Jujube frappa violemment du poing sur la table:—Assez! cria-t-il; est-ce que je ne suis pas maître de sortir quand bon me semble?

—Mais, mon ami, je ne t'ai pas dit....

—Formellement, non; mais je comprends à demi-mot et l'allusion était assez claire.

—Je t'assure, mon ami, que....

—Assez! répéta notre tyran domestique; puis après un long silence, il parla de la soirée de madame de Larousse-Tamponne, du succès qu'y aurait Athalie avec son morceau «Comme un éclair», que, d'ailleurs, il le lui ferait essayer ce soir devant quelques personnes; puis il ajouta: «Prie donc madame de Larousse-Tamponne d'amener le plus de jeunes gens possible à notre prochaine soirée.»

A ce propos, on causa d'Athalie et des dépenses faites pour la produire dans le monde.

—Ce sont des dépenses nécessaires, dit le père.

—Je sais bien, mon ami, répondit la mère; du moment que nous acceptons les invitations de nos amis, nous sommes obligés nous-mêmes....

—Naturellement! Et puis nous avons une fille à marier.
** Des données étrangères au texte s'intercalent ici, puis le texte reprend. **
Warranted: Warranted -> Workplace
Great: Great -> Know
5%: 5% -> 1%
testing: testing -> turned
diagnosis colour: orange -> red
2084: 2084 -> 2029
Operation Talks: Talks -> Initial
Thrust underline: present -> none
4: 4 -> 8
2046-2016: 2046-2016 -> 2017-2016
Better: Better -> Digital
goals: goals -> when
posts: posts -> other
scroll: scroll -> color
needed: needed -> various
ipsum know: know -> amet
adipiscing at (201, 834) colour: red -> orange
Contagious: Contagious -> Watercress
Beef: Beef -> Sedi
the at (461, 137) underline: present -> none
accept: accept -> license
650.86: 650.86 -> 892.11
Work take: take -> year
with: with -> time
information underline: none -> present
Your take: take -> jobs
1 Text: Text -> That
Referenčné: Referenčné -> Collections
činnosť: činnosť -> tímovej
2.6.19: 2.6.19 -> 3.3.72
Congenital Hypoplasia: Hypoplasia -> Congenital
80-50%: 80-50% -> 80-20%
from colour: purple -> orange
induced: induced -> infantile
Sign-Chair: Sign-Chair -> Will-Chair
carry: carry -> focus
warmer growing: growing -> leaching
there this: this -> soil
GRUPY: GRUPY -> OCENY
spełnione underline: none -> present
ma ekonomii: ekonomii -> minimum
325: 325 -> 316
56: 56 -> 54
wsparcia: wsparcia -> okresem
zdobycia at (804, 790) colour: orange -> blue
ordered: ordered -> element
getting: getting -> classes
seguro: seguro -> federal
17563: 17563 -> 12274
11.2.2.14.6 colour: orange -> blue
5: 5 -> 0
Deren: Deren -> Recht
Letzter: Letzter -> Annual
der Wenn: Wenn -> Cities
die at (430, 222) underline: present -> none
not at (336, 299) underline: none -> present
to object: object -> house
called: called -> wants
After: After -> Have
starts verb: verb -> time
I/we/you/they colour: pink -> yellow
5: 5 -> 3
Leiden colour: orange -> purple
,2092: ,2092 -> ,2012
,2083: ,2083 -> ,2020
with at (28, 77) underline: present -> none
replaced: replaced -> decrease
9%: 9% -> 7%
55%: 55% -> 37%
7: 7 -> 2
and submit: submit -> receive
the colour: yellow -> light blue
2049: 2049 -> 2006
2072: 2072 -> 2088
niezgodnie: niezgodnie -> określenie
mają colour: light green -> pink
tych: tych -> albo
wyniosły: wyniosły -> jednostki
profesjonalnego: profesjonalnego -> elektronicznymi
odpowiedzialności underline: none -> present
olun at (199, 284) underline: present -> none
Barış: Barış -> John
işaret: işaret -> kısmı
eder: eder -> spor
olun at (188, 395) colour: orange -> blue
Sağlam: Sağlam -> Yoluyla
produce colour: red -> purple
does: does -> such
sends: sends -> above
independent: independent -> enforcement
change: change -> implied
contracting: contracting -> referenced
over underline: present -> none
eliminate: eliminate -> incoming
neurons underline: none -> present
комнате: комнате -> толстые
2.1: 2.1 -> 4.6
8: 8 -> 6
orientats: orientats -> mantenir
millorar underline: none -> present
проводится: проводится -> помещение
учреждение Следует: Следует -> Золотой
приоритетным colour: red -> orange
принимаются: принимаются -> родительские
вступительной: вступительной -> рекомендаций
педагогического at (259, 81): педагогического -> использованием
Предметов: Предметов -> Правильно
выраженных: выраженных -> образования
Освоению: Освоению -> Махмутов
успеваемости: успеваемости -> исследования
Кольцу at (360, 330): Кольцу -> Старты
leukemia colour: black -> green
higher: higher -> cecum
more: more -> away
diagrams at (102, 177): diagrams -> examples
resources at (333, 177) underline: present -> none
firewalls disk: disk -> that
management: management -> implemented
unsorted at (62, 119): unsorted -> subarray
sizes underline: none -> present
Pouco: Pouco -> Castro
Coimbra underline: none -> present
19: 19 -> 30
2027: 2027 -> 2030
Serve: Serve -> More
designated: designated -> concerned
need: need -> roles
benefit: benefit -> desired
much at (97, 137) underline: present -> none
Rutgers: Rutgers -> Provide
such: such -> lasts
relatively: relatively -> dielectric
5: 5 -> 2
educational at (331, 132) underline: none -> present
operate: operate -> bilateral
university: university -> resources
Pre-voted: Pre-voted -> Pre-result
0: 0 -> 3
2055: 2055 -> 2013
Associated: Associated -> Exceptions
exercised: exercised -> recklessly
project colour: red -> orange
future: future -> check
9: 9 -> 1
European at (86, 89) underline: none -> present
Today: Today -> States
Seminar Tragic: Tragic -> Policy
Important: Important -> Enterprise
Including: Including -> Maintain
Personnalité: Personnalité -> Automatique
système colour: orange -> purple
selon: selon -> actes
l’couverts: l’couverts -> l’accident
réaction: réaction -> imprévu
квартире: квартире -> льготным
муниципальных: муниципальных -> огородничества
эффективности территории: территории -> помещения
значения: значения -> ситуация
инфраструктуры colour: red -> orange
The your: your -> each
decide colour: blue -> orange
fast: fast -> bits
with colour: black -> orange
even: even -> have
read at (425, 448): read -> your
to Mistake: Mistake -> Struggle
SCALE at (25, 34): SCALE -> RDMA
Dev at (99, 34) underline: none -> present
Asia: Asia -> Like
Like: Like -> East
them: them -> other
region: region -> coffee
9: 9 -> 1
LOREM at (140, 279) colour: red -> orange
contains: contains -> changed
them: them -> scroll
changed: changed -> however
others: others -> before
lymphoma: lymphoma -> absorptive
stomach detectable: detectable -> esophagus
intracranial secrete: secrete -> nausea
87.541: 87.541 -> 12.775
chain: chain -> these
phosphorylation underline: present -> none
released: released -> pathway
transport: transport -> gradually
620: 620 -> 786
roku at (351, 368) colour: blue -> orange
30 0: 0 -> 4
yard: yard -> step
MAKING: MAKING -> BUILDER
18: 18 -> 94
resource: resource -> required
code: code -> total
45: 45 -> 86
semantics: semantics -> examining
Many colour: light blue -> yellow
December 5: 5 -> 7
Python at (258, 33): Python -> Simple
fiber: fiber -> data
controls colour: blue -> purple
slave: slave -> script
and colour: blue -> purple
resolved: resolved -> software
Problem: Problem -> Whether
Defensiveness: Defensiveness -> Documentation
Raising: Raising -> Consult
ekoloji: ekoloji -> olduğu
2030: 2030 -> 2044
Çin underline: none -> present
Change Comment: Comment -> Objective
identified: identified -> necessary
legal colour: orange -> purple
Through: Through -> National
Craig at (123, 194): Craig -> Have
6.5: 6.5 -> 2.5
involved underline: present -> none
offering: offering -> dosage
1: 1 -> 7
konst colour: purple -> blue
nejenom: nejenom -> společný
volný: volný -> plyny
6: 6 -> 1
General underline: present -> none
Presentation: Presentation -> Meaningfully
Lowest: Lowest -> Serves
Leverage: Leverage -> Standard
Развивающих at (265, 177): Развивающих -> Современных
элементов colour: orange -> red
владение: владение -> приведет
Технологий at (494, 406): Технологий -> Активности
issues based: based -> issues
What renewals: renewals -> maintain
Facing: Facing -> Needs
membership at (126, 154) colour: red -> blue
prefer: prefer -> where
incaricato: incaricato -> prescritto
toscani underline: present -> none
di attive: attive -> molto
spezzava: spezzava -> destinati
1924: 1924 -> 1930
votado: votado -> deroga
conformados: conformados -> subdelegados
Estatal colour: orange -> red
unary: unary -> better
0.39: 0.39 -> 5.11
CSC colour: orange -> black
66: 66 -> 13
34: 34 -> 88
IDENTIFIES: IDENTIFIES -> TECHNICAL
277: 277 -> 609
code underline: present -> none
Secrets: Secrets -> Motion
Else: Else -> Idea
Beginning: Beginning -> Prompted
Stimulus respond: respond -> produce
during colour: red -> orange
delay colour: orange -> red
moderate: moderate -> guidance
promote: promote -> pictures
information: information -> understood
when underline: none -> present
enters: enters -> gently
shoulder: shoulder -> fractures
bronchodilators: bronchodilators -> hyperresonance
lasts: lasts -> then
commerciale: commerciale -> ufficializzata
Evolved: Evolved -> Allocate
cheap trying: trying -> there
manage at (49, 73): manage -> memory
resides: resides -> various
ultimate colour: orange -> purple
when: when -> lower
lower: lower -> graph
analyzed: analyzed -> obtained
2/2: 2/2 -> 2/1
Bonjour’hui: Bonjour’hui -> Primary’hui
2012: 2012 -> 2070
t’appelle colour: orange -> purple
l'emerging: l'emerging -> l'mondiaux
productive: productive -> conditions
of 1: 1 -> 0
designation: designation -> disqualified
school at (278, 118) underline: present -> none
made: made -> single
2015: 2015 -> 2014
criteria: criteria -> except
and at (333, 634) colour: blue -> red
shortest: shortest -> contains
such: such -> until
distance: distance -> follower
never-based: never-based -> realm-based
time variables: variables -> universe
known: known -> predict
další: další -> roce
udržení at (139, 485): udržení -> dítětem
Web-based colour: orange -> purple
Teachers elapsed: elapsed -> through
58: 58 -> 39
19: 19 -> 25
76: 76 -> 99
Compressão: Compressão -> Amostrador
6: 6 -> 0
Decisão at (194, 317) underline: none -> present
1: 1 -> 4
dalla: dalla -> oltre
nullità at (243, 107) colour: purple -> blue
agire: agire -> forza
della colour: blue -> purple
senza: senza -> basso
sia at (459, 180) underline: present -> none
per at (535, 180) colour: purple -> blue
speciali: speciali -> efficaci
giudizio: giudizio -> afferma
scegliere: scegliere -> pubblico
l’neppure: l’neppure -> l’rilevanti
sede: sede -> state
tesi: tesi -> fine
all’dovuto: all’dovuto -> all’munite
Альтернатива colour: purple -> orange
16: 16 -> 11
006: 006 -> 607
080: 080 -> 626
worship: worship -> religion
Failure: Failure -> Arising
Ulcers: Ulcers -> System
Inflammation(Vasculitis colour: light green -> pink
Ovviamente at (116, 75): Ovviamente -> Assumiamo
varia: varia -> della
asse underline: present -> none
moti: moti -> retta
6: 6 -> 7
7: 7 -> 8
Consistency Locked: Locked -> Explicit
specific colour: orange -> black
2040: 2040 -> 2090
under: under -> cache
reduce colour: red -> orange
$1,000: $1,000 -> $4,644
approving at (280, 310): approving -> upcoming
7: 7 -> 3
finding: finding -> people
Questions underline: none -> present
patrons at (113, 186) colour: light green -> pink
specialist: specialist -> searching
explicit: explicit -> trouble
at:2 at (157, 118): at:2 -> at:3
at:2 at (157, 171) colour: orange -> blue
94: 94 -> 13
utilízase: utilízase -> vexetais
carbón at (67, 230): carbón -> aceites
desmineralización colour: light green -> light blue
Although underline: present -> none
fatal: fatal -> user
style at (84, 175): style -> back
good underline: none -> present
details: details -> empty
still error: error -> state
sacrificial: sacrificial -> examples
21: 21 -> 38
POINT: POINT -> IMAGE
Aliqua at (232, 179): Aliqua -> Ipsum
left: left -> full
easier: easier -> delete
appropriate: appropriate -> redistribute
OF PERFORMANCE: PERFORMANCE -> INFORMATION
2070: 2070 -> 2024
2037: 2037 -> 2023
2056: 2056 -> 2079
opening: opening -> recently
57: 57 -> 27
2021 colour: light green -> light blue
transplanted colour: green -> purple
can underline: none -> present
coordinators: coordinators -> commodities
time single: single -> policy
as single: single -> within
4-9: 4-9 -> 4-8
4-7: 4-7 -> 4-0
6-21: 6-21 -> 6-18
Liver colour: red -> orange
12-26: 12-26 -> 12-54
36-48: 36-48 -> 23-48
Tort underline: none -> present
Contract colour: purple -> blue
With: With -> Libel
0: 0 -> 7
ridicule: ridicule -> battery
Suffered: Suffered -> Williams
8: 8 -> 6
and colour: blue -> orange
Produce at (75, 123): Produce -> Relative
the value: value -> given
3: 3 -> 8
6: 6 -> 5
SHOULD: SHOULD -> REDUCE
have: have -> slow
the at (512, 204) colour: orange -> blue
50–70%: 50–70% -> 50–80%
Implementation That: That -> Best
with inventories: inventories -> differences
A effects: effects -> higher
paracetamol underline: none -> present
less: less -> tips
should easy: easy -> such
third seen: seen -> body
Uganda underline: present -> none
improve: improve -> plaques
—Oui; malheureusement, nous avons beau aller dans les soirées, en donner nous-mêmes, nous ne trouverons pas de mari; on sait qu'Athalie n'a pas de dot....

—Pas de dot! s'écria Jujube avec colère; n'est-ce donc rien que d'être musicienne, instruite, fille de Jujubès le peintre d'histoire, chevalier de la Légion d'honneur, dont les soirées artistiques et littéraires sont si recherchées?

Et frappant de nouveau sur la table, il cria: «N'est-ce donc rien, que tout cela?»

Madame Jujube, qui partageait les vaniteuses illusions de son mari, surenchérit encore sur les avantages qu'il faisait ressortir avec tant d'ardeur; elle cita leurs relations avec des gens du meilleur monde, ayant trente, quarante, cinquante mille francs de rente, et affirma qu'on n'avait que l'embarras du choix parmi les candidats à la main d'Athalie.

En effet, il s'en était déjà présenté huit, qui, eux, n'avaient éprouvé aucun embarras dans leur choix: ne trouvant pas une compensation à la dot absente dans l'honneur d'avoir un beau-père décoré depuis la robe de chambre jusqu'aux pantoufles, ils avaient demandé à réfléchir et choisi, sans hésiter, une épouse dans les riches connaissances de la famille Jujube, à qui l'un d'eux avait envoyé la lettre de faire-part.